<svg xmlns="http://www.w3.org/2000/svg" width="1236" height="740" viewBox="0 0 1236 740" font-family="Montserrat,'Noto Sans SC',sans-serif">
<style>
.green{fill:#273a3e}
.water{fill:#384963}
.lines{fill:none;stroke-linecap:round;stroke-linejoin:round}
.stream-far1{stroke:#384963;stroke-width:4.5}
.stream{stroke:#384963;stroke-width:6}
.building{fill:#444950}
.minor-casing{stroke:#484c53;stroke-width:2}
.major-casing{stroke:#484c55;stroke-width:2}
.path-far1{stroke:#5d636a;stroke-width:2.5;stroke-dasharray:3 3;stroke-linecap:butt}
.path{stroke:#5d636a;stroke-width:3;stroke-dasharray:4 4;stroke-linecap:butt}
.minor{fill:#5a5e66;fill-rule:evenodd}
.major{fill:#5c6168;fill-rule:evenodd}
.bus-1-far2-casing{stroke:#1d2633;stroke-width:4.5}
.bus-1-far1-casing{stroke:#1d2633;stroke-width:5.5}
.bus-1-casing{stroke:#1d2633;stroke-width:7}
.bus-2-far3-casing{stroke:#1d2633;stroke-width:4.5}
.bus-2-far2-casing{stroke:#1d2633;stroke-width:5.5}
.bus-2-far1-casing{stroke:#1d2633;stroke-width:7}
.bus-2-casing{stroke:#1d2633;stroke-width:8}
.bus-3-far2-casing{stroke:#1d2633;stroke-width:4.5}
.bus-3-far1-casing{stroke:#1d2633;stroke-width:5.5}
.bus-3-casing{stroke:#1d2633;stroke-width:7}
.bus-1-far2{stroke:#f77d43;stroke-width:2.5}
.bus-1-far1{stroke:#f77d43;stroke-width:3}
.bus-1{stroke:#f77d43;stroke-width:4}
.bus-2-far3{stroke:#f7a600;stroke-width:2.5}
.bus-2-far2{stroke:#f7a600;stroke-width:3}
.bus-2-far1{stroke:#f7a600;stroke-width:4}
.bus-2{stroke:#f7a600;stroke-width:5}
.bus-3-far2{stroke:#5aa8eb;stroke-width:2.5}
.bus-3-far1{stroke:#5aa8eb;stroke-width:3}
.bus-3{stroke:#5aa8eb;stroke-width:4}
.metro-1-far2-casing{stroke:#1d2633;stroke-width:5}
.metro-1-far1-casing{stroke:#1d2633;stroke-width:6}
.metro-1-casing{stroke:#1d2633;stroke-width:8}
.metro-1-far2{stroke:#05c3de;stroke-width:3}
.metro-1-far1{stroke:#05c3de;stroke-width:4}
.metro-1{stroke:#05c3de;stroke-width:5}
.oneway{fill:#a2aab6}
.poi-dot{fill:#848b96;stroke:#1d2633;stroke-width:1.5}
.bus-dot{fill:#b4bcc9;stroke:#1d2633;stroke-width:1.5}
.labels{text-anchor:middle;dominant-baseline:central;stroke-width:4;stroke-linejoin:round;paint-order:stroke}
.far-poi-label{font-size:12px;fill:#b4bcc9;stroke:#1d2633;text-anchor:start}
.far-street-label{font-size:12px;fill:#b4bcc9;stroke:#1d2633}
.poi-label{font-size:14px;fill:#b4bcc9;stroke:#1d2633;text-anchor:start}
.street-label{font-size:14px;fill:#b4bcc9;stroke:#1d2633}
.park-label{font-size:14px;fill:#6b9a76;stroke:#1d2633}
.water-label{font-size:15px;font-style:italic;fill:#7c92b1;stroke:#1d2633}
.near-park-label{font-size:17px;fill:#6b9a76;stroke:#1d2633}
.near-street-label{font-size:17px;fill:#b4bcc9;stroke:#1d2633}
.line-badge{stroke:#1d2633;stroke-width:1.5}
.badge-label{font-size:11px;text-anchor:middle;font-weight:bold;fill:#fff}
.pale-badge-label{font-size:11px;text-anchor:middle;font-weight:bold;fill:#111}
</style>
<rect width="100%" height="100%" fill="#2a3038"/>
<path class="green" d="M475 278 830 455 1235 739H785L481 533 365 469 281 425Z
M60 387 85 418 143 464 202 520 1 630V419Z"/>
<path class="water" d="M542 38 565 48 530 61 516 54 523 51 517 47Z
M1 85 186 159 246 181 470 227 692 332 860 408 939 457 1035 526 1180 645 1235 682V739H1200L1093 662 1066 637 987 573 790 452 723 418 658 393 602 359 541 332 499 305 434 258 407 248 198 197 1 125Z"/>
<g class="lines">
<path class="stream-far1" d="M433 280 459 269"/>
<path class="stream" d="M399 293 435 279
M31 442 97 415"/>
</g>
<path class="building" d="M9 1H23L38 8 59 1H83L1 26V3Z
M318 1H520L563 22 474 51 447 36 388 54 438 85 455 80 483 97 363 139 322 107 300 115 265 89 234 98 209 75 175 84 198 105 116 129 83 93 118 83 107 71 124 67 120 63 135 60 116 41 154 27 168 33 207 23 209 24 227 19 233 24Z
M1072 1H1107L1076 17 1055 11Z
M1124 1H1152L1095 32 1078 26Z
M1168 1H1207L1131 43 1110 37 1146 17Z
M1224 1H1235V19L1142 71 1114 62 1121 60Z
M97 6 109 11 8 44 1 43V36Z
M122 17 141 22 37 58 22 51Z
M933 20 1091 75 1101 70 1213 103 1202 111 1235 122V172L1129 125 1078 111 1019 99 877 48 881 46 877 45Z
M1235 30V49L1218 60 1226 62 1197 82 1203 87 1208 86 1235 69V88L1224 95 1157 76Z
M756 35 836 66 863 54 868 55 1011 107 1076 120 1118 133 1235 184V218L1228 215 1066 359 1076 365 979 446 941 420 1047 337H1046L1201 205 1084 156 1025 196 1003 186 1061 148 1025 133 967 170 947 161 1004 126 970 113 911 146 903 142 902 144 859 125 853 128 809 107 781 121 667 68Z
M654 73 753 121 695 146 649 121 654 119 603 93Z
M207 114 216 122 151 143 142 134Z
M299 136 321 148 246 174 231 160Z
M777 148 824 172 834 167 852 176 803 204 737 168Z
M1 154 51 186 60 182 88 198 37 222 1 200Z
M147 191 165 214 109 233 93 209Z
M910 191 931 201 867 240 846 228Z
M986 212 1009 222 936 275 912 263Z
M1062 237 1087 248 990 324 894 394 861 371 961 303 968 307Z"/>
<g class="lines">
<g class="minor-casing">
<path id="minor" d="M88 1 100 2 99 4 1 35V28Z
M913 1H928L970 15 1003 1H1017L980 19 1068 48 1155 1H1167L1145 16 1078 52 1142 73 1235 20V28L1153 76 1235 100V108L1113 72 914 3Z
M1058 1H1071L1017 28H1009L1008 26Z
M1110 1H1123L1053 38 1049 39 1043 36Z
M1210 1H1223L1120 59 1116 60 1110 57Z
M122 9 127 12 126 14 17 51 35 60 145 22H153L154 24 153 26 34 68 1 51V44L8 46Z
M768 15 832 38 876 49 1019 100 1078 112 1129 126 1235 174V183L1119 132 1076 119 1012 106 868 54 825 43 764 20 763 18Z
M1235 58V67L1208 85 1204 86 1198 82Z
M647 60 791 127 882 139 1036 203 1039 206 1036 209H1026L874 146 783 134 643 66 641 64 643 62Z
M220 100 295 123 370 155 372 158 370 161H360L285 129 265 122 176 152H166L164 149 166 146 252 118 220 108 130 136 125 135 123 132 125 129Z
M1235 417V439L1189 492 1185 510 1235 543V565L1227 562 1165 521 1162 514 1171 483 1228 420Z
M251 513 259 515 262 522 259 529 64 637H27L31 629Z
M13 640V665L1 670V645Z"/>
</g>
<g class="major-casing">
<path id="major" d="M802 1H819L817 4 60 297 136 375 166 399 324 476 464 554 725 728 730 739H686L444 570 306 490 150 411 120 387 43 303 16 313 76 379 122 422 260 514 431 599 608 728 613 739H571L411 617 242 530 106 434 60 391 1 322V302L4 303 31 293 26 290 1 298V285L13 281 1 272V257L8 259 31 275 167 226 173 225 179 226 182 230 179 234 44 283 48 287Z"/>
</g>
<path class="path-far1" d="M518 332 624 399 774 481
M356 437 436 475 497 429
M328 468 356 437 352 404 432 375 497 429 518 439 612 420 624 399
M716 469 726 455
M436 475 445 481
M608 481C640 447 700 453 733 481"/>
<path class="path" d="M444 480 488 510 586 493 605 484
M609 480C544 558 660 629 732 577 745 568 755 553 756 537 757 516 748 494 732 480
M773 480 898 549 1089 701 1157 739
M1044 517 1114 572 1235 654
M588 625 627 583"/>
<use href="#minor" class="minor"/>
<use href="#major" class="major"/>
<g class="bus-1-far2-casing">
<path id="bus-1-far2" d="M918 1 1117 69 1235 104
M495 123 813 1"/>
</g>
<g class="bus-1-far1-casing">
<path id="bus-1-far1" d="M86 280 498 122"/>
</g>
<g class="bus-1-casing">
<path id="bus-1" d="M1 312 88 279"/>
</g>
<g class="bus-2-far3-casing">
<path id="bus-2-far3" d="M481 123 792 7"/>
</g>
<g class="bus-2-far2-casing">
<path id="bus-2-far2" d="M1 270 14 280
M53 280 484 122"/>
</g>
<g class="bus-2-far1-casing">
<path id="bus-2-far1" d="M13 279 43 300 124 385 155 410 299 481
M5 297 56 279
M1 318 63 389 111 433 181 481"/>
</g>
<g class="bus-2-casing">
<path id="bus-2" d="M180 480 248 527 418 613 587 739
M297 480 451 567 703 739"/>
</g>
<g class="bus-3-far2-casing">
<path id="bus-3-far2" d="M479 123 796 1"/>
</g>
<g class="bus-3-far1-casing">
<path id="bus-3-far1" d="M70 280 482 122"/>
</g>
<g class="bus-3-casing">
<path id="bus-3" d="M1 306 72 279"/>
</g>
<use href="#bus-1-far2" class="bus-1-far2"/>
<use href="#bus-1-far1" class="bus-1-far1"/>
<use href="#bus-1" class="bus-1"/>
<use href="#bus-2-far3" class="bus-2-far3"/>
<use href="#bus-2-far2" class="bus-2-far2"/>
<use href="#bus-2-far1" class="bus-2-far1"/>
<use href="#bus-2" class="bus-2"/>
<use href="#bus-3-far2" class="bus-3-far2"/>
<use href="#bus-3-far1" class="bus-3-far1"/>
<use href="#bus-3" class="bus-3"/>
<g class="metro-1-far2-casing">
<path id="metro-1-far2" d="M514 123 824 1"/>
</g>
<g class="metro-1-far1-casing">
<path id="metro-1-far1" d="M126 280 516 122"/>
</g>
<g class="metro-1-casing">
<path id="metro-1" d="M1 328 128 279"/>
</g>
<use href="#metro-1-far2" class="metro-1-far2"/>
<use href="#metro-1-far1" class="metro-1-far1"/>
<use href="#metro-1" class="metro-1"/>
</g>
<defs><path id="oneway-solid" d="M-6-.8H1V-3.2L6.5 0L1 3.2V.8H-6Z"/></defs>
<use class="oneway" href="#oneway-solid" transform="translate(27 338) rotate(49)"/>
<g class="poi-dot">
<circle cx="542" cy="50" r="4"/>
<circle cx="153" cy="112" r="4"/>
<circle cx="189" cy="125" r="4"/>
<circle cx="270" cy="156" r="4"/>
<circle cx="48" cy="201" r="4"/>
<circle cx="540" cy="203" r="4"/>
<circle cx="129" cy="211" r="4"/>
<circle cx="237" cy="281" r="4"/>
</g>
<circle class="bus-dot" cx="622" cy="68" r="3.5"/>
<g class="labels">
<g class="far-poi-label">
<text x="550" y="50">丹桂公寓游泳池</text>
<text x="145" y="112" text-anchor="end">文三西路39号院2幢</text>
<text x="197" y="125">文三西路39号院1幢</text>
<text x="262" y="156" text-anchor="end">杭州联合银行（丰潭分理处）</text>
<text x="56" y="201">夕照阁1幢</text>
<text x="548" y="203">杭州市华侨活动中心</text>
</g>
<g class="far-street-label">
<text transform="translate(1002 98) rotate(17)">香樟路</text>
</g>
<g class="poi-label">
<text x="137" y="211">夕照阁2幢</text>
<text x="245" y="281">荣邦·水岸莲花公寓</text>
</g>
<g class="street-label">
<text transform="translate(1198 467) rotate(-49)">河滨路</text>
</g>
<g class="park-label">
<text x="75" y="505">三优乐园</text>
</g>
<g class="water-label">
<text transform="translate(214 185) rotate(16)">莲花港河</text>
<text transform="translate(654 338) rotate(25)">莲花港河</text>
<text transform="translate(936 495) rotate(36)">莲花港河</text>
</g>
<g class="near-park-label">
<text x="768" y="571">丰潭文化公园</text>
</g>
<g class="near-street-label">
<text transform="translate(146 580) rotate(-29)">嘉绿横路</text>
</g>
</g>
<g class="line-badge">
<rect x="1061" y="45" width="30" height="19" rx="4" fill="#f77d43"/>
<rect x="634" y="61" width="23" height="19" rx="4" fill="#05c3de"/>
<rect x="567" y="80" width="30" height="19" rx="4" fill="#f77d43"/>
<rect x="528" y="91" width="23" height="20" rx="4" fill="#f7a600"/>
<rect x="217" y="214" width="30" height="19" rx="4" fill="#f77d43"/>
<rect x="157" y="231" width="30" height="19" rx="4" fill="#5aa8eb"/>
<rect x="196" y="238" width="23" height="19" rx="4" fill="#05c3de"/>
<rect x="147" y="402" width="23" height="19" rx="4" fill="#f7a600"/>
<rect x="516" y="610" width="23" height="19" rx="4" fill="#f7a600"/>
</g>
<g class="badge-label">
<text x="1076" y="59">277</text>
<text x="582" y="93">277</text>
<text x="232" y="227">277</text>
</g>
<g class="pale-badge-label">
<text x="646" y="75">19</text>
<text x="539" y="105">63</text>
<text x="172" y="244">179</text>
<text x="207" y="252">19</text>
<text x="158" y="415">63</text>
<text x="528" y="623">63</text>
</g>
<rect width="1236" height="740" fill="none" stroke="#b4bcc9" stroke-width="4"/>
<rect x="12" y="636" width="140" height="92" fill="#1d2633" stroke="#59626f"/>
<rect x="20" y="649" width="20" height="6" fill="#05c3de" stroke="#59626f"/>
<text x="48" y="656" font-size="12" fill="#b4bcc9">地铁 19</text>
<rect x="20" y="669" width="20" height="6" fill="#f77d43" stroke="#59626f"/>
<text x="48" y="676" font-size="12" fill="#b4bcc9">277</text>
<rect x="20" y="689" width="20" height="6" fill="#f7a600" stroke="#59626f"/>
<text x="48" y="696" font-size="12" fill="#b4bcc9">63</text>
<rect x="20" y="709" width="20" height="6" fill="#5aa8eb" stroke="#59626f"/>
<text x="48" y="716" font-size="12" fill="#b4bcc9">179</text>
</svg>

====

### About this task
Take the records above and return, word for word, only the lines that fall from the line with "M147 191 165 214 109 233 93 209Z" to the line with "M1044 517 1114 572 1235 654", both of them included.

### Result of this task
M147 191 165 214 109 233 93 209Z
M910 191 931 201 867 240 846 228Z
M986 212 1009 222 936 275 912 263Z
M1062 237 1087 248 990 324 894 394 861 371 961 303 968 307Z"/>
<g class="lines">
<g class="minor-casing">
<path id="minor" d="M88 1 100 2 99 4 1 35V28Z
M913 1H928L970 15 1003 1H1017L980 19 1068 48 1155 1H1167L1145 16 1078 52 1142 73 1235 20V28L1153 76 1235 100V108L1113 72 914 3Z
M1058 1H1071L1017 28H1009L1008 26Z
M1110 1H1123L1053 38 1049 39 1043 36Z
M1210 1H1223L1120 59 1116 60 1110 57Z
M122 9 127 12 126 14 17 51 35 60 145 22H153L154 24 153 26 34 68 1 51V44L8 46Z
M768 15 832 38 876 49 1019 100 1078 112 1129 126 1235 174V183L1119 132 1076 119 1012 106 868 54 825 43 764 20 763 18Z
M1235 58V67L1208 85 1204 86 1198 82Z
M647 60 791 127 882 139 1036 203 1039 206 1036 209H1026L874 146 783 134 643 66 641 64 643 62Z
M220 100 295 123 370 155 372 158 370 161H360L285 129 265 122 176 152H166L164 149 166 146 252 118 220 108 130 136 125 135 123 132 125 129Z
M1235 417V439L1189 492 1185 510 1235 543V565L1227 562 1165 521 1162 514 1171 483 1228 420Z
M251 513 259 515 262 522 259 529 64 637H27L31 629Z
M13 640V665L1 670V645Z"/>
</g>
<g class="major-casing">
<path id="major" d="M802 1H819L817 4 60 297 136 375 166 399 324 476 464 554 725 728 730 739H686L444 570 306 490 150 411 120 387 43 303 16 313 76 379 122 422 260 514 431 599 608 728 613 739H571L411 617 242 530 106 434 60 391 1 322V302L4 303 31 293 26 290 1 298V285L13 281 1 272V257L8 259 31 275 167 226 173 225 179 226 182 230 179 234 44 283 48 287Z"/>
</g>
<path class="path-far1" d="M518 332 624 399 774 481
M356 437 436 475 497 429
M328 468 356 437 352 404 432 375 497 429 518 439 612 420 624 399
M716 469 726 455
M436 475 445 481
M608 481C640 447 700 453 733 481"/>
<path class="path" d="M444 480 488 510 586 493 605 484
M609 480C544 558 660 629 732 577 745 568 755 553 756 537 757 516 748 494 732 480
M773 480 898 549 1089 701 1157 739
M1044 517 1114 572 1235 654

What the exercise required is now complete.